Indian demand for the yellow metal fell this week primarily due to a rally in overseas rates, though an appreciating rupee capped upside in local prices.
"Retail buyers are struggling to adjust with the sudden price rise. They are delaying purchases expecting a correction in prices," said Ashok Jain, proprietor of Mumbai-based wholesaler Chenaji Narsinghji.
In the local market, gold futures were trading around 28,900 rupees ($449) per 10 grams on Friday, up 1.5 percent from a week ago.
"If prices remain at higher level for a week or if they rise above 29,000 rupees then people will resume buying. They are waiting for a clear trend," Jain said.
The Indian rupee has risen 5.5 percent against the U.S. dollar so far in 2017, partly offsetting gains in overseas gold prices.
Dealers in India were charging a premium of up to $1 an ounce this week over official domestic prices, unchanged from the last week. The domestic price includes a 10 percent import tax.

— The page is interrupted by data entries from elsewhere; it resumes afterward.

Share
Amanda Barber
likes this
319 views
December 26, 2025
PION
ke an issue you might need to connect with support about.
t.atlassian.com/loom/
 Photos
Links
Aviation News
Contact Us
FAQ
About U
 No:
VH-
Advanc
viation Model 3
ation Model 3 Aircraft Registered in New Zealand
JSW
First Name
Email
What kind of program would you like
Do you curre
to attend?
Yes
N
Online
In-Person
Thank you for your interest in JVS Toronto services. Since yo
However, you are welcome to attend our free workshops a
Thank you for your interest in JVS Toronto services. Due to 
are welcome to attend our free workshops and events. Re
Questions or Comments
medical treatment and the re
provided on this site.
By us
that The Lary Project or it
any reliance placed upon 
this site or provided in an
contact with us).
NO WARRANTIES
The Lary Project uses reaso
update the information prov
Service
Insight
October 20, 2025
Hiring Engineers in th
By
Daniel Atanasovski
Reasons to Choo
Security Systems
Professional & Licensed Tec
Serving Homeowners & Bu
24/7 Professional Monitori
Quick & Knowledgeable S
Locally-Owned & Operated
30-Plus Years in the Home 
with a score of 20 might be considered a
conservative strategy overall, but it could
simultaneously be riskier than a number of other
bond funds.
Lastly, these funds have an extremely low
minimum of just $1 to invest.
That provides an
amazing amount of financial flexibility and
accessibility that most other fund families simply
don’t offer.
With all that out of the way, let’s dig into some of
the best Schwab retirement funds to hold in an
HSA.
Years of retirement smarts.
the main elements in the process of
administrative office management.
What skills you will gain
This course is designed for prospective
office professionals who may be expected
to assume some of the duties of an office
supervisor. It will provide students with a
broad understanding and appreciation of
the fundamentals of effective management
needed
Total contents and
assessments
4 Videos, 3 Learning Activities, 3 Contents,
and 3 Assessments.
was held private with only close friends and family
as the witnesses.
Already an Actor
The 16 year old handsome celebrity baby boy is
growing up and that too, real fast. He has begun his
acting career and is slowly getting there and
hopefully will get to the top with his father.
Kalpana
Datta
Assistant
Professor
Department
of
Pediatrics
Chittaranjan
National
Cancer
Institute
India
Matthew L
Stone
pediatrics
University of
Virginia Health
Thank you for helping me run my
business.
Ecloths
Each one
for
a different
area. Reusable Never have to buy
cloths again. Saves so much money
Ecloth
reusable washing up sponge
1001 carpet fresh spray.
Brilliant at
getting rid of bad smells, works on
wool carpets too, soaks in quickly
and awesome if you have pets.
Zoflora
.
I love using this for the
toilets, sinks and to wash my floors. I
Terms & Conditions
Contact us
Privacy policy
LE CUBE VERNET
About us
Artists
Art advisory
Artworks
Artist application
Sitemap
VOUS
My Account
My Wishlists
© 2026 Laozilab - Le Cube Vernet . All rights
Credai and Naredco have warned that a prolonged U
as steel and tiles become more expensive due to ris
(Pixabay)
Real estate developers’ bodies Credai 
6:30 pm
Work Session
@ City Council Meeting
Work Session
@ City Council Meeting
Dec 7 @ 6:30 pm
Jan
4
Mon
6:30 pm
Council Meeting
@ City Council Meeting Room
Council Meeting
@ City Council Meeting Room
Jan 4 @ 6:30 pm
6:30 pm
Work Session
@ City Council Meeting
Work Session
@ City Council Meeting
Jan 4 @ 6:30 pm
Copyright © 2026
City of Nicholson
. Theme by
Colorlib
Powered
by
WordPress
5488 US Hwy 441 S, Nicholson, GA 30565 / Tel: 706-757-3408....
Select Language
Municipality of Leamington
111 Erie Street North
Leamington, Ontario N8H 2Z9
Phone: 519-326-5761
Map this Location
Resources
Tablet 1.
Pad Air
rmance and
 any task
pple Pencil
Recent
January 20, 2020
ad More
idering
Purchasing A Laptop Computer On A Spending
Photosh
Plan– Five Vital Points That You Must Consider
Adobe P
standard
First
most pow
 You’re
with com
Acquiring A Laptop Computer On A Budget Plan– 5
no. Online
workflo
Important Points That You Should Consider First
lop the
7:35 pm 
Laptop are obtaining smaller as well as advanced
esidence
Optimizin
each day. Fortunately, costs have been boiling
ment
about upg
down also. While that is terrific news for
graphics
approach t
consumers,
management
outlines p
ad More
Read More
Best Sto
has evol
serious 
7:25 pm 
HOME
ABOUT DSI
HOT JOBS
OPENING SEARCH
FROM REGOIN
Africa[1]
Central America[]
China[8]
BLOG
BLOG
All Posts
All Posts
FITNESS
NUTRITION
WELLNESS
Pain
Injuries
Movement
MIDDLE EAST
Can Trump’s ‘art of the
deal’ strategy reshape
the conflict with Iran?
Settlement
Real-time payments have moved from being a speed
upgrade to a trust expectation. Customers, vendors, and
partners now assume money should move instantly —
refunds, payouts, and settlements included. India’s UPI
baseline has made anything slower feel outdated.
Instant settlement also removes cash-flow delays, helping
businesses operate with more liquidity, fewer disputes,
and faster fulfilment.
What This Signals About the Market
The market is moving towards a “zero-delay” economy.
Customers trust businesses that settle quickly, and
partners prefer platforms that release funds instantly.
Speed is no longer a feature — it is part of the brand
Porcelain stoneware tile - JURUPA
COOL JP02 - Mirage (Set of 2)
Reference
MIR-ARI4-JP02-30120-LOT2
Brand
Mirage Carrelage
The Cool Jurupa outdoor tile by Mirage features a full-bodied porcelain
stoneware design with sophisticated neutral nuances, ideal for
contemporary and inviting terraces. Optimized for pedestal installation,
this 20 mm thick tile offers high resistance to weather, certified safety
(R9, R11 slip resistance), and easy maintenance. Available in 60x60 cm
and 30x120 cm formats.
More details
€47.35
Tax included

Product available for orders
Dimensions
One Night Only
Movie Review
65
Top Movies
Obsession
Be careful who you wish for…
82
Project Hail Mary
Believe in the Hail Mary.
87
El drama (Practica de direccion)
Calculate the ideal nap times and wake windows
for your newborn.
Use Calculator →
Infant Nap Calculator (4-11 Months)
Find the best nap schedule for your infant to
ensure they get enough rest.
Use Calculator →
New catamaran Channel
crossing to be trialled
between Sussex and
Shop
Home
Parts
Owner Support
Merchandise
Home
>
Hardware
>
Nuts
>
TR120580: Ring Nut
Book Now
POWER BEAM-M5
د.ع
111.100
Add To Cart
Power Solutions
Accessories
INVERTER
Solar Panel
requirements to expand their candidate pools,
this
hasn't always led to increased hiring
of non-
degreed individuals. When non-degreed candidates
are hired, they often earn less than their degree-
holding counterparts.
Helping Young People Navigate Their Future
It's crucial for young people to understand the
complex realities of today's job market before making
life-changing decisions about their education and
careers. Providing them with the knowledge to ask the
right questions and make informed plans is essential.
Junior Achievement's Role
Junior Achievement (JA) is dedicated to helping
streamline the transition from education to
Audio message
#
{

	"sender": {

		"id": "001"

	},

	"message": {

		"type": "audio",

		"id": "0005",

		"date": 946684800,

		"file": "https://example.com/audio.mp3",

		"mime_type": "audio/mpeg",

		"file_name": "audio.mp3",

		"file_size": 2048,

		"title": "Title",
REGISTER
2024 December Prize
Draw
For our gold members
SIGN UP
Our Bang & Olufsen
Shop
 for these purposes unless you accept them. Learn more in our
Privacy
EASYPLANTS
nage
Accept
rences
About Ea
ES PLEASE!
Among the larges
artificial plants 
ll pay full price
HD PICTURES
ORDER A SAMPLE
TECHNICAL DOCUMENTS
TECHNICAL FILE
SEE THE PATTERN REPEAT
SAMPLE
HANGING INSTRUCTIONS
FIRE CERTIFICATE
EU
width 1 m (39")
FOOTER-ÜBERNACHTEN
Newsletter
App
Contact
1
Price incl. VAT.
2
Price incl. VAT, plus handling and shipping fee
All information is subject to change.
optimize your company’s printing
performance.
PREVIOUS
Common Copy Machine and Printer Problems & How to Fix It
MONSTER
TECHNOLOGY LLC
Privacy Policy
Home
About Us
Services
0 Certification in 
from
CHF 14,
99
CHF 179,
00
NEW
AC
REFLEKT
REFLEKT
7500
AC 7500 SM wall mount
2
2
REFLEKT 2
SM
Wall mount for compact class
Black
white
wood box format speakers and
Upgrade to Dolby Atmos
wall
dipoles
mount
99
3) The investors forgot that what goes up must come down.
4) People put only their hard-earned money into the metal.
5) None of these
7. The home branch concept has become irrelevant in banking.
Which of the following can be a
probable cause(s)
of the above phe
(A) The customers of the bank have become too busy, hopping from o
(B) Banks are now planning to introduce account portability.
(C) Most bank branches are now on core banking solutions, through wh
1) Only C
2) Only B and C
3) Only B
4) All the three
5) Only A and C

"The demand should improve by month end due to Akshaya Trititya," said a Mumbai-based gold dealer with a private bank. In the last week of April, Indians will celebrate the Akshaya Trititya festival, when buying gold considered auspicious.
In top consumer China, premiums were around $10 to $12 per ounce against the international benchmark, up from last week's to $8 to $10.
"The demand has been quite stable this year. While investors are looking to sell, the physical flows are quite stable," a trader with a Shanghai-based bullion bank said.
Premiums in China had risen early this month as traders said supplies of the precious metal were limited due to tightening import restrictions to stem currency outflows.
In Hong Kong, premiums were quoted in a range of 70 cents to $1 an ounce, mostly unchanged from last week, while in Singapore, gold was being sold at premiums between around $1.20 to $1.50.
"A lot of people, mostly high net worth investors, have been looking into gold kilo bars purely for investments as a safe-haven," said Brian Lan, managing director at gold dealer GoldSilver Central in Singapore.
Premiums were flat in Tokyo due to limited demand. Traders, however, said demand for platinum has risen on industrial buying.
Gold prices were on track for its fourth straight weekly gain, with the bullion rising over 1 percent so far this week. Platinum has been the best performer of the week so far, up 1.7 percent.